The next task will be to produce an Infrastructure Priority List.
The Commonwealth has also decided to bring forward an interim report on the above in order to accelerate the Government's nation-building agenda.
The National Infrastructure Priority List will be crucial to Australia's prosperity because it will identify our priorities for years into the future.
It will be the basis of determining funding allocations from the Building Australia Fund.
While no one but an elected Government can decide how to invest $20 billion of taxpayer funds, it must receive strong and independent recommendations.
To assist this, today I am pleased to announce today the next step for Infrastructure Australia's role in delivering our nation-building agenda - the National Prioritisation Methodology that will be used to assess relative need.
These guidelines outline the methodology that Infrastructure Australia will be applying to assess the infrastructure proposals it receives.
These guidelines ensure the National Infrastructure Priority List is backed up by a truly transparent process.

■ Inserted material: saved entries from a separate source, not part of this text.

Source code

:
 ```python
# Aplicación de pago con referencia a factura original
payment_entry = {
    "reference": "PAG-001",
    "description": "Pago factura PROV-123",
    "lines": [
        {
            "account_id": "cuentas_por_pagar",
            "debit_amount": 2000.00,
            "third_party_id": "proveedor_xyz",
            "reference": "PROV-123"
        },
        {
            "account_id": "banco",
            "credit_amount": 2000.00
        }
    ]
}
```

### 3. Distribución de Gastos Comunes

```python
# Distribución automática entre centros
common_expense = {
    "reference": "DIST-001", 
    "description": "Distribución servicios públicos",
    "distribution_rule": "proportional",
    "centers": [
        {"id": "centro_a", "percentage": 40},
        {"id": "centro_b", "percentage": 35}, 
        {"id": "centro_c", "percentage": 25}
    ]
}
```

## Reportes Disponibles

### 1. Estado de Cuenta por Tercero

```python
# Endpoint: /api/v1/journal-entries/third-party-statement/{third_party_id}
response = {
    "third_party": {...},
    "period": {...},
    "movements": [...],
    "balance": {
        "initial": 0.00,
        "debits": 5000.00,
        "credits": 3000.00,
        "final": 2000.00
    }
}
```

I believe that all interested parties - infrastructure companies, state and local governments and the wider community - should have a clear understanding of how Infrastructure Australia will determine its recommendations to government.
Key assessment criteria will include:
* How does a project expand Australia's productivity capacity?
* How does it build Australia's global competitive advantages?
* How does it develop our cities or our regions?
* How does it reduce greenhouse gas emissions?
* How does it improve our quality of life?
Infrastructure Australia will then apply a tough, clear-eyed assessment of the intrinsic value of each project.
In short it will ask: “does it stack up?”
There must be a serious cost-benefit analysis that for the first time will monetise economic, social and environmental costs and benefits.
And in the case where costs and benefits can't be accurately monetised, these factors will be rated for the purpose of fair comparison.
Appraisals will typically have to be assessed over a thirty year timeframe.
Infrastructure Australia will also ask: what are the costs - the capital costs, the operating costs and the maintenance costs?
Serious ‘sensitivity tests' of the cost-benefit ratio under different circumstances add to the robustness of this appraisal methodology and will give certainty to the government's decision making:
* What if materials cost continue to rise?
* What if there are construction delays?
* What if demand for the infrastructure doesn't meet expectations?
Proponents will not be able to overstate benefits and understate costs as has sometimes been the case in the past.
It is critically important that our infrastructure decisions are based on objective analysis of projects and needs.
Policy integrity is critical to good decision making.
This is the analytical rigour needed for modern nation-building.
Finally, Infrastructure Australia will use this information to compare many different projects, measures and solutions.
On this basis, it will recommend to Government which projects are the top priorities, and which projects might either belong further down the track or simply might not stack up at all.
There's no doubt that the tasks involved in shaping our nation-building agenda are very substantial.
That is why we have established Infrastructure Australia - to bring transparency, rigour and integrity to the task of infrastructure prioritisation that was sorely missed over the last decade.
It's why we are undertaking such a comprehensive analysis of Australia's infrastructure needs.
And it's why we have brought this conference together today.
The nation-building agenda for Australia's 21st century is about government taking leadership responsibility for addressing Australia's long-term future needs.
It's ultimately about more than just roads, bridges, ports, airports, energy networks, communications networks, training centres and so forth.
It's about a vision for Australia to achieve its full economic potential.
A vision for laying foundations for the prosperity and security of the generation that will come after ours.
A vision to which the Government I lead is resolutely committed.